Genetic sequencing shows the strain found in Syrian children in Deir al-Zor, where an outbreak was detected last month, is linked to the strain of Pakistani origin found in sewage in Egypt, Israel and Palestinian territories in the past year.

“Genetic sequencing indicates that the isolated viruses are most closely linked to virus detected in environmental samples in Egypt in December 2012 (which in turn had been linked to wild poliovirus circulating in Pakistan),” the United Nations agency said in a statement on Monday.

Closely-related strains of the wild poliovirus of Pakistani origin have also been detected in sewage samples in Israel, the West Bank and Gaza Strip since February 2013, it said.

Polio virus has been confirmed in 13 of 22 children who became paralysed in the northern Syrian province of Deir al-Zor. Investigations continue into the other 9 cases. It is Syria's first polio outbreak since 1999.

No children in Egypt, Israel or the Palestinian territories have been hit by polio thanks to high immunisation rates and a strong response to the alert, WHO spokeswoman Sona Bari said.

Polio virus is endemic in Pakistan, Afghanistan and Nigeria despite a 25-year-old campaign to eradicate the disease, which can paralyse a child in hours.

IMMUNISATION RATES

Islamist fighters from countries including Pakistan are among groups battling to oust President Bashar al-Assad, leading to speculation that they brought the virus into the country.

The WHO says it is unlikely that adults, who generally have higher immunity, carried the virus into Syria and that its mode of transmission will probably never be known.

Syria's immunisation rates have plummeted from more than 90 percent before the conflict to around 68 percent. Polio mainly affects children under five and cannot be cured, only prevented.

“All the children (paralysed) are under two years old, so they were all born after immunisation services fell apart,” Bari told Reuters. “No doubt the outbreak will be large.”

Children living in unsanitary conditions are especially vulnerable to the virus, which spreads via faecal-oral transmission and contaminated food and water.

More than 20 million children, including 1.6 million in Syria, are to be vaccinated in Syria and neighbouring countries over the next six months, U.N. agencies said last week.

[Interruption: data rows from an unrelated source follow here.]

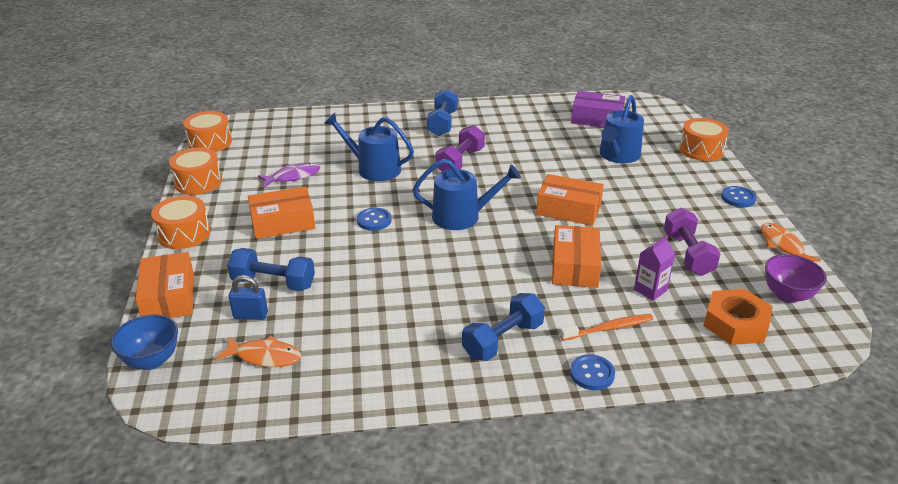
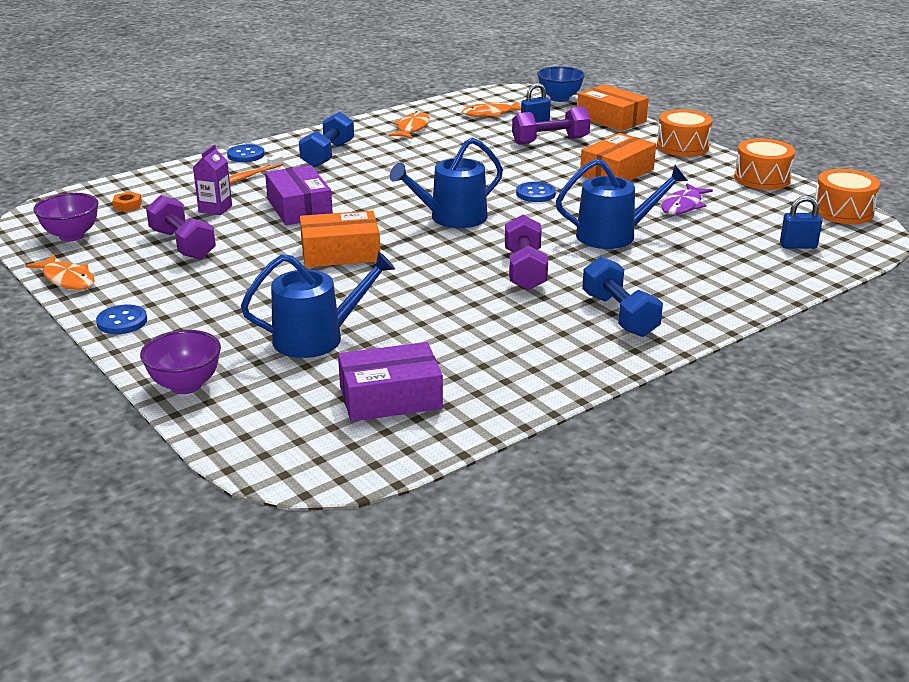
camera: 150 degrees right, 5 degrees down
blue dumbbell [227,248,315,291] -> purple dumbbell [512,106,591,145]
orange box [552,225,602,288] -> purple box [265,165,333,225]
blue watering can [599,95,644,163] -> blue watering can turned 75 degrees clockwise [241,251,395,358]
orange drum [679,118,729,161] -> purple bowl [140,330,221,394]
orange nut [704,289,773,345] -> orange nut [112,192,142,212], size x0.45
none -> orange fish [388,111,430,139]
none -> blue padlock [780,196,822,249]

Reporting by Stephanie Nebehay; editing by Andrew Roche

Polio virus spreads to northern Israel


A strain of the polio virus was found in wastewater near Hadera, meaning the virus has spread to the north of Israel.

The discovery comes two weeks into a national vaccination project to inoculate Israeli children aged 9 and under with a weakened form of the live virus. The vaccination project, scheduled to last three months, has been expanded from southern Israel to central and northern Israel.

As of Wednesday, 182,000 children have been vaccinated with the live virus. The children already have been inoculated against polio in their regular childhood vaccinations.

The campaign is in response to the discovery in May of the polio virus in wastewater in Israel’s South that reportedly had been there since February. The virus was found about a month ago in wastewater in central Israel.

The purpose of the extra vaccine is to pass the weakened virus to adults with whom the children come into contact who may not previously have been vaccinated.

It is believed the virus was brought to Israel from Egypt; polio was discovered in sewage in Egypt in December. The same virus also is prevalent in Pakistan.